Continued market-defying poker growth helped 888 to an eighth successive quarter of increased revenues year-on-year, the operator has announced in its key performance indicators for the three months ended 30 September.
The vertical experienced growth of 21% to US$22m, compared to $18m for the corresponding period in 2011, with its improved poker software continuing to bear fruit following its release last year, and on a like-for-like basis (discounting certain poker elements reclassified from B2B to B2C) growth still amounted to 11% year-on-year.
Casino revenues of $38m were up 2% compared to Q3 2011 while income from the operator’s emerging offering (including its live dealer casino) rose 27% to $7m. However, revenues from B2B arm Dragonfish fell by 2% year-on-year, meaning overall group revenues reached $92m, a 7% year-on-year increase.
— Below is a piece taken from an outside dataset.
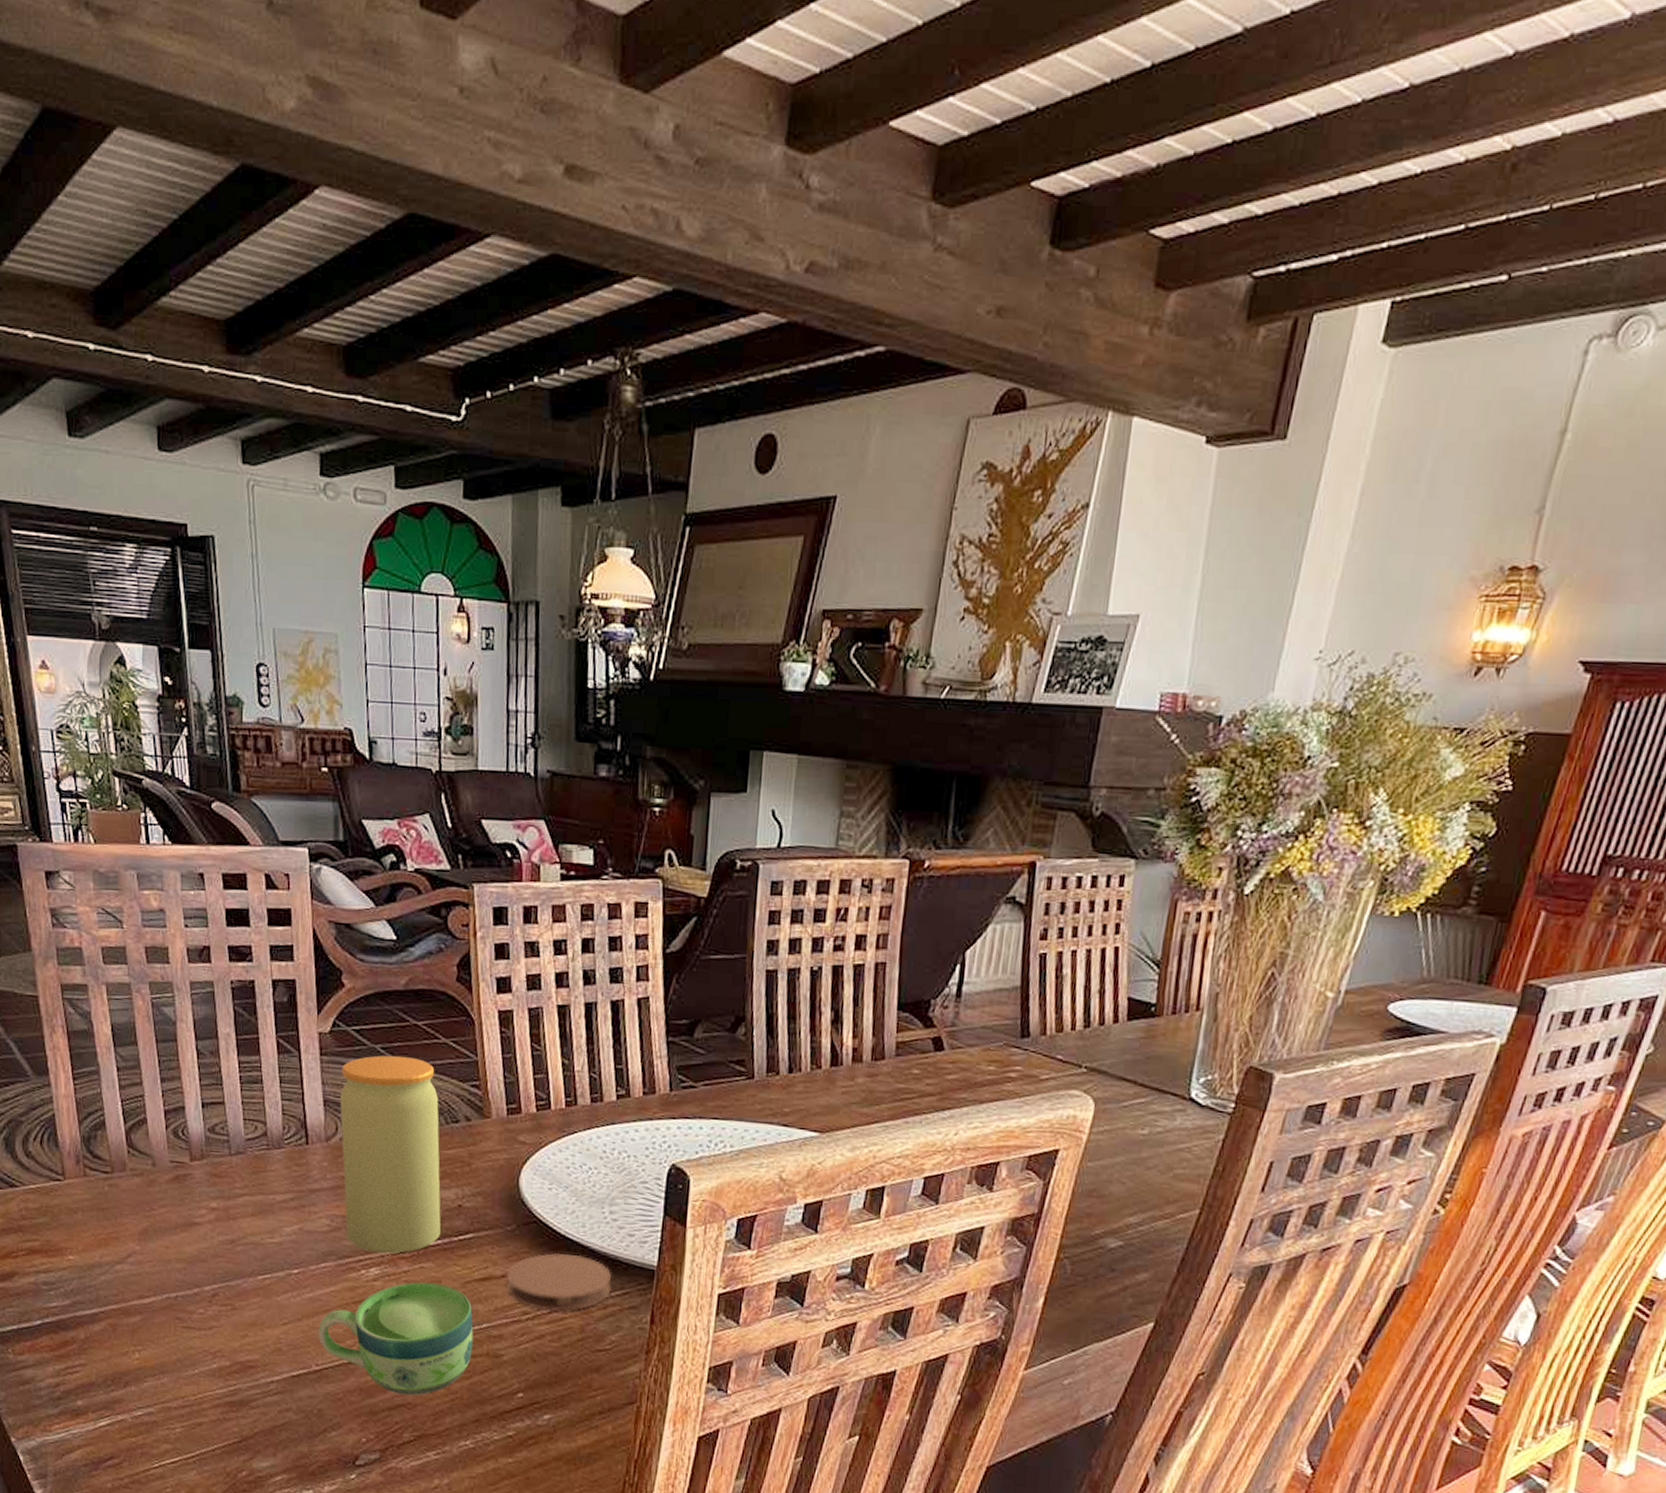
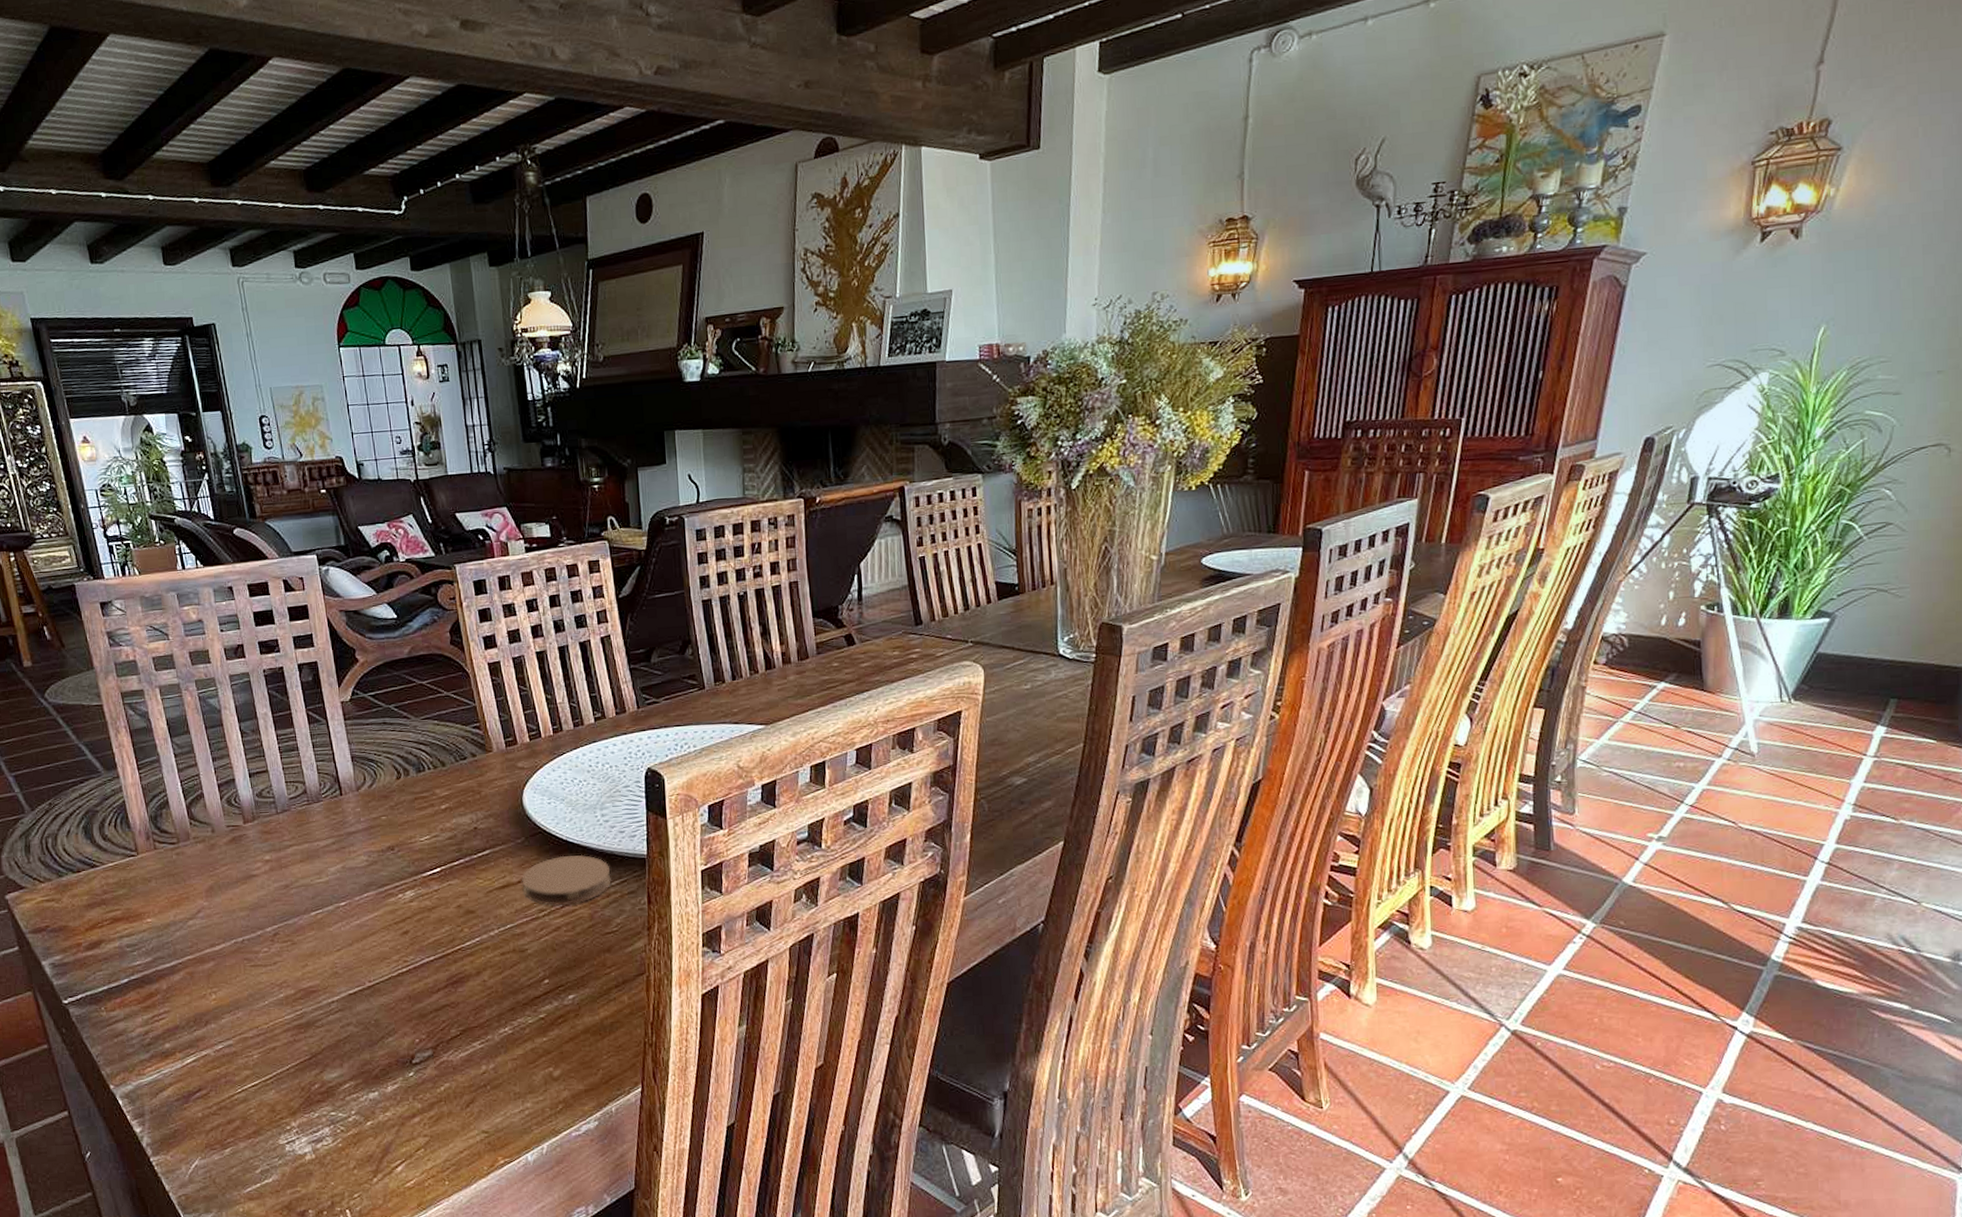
cup: present [318,1282,474,1395] -> none [367,896,501,996]
jar: present [340,1055,441,1254] -> none [363,711,462,878]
With average fourth-quarter daily revenues also up 7% year-on-year, chief executive Brian Mattingley said: “We now expect our EBITDA for the full year to be significantly ahead of current market expectations.”
Mattingley also noted that activities in Spain are “Outperforming our expectations” with the operator second in the liquidity rankings behind PokerStars for dot.es poker. Analyst Ivor Jones of Numis noted that “The strength of poker revenues more than making up for declines in casino wrought by regulation.”
First-half numbers revealed that Spanish poker revenues had doubled since the shift from dot.com to dot.es in June, one of the contributing factors in 888 recording 21% H1 revenue growth which prompted the board to restore its dividend in August.
Jones, who retained his firm’s ‘Buy’ recommendation and upgraded its FY EBITDA forecast by 12% to $65m, also noted that “Italy has also done better than expected and the Olympics and Paralympics did not draw away customers in the way they might have done.”
Meanwhile, Nick Batram of Peel Hunt upgraded his firm’s recommendation from ‘Hold’ to ‘Buy’, saying: “The group has moved beyond recovery stage and is now benefiting from underlying economies of scale, with the potential for further margin growth.”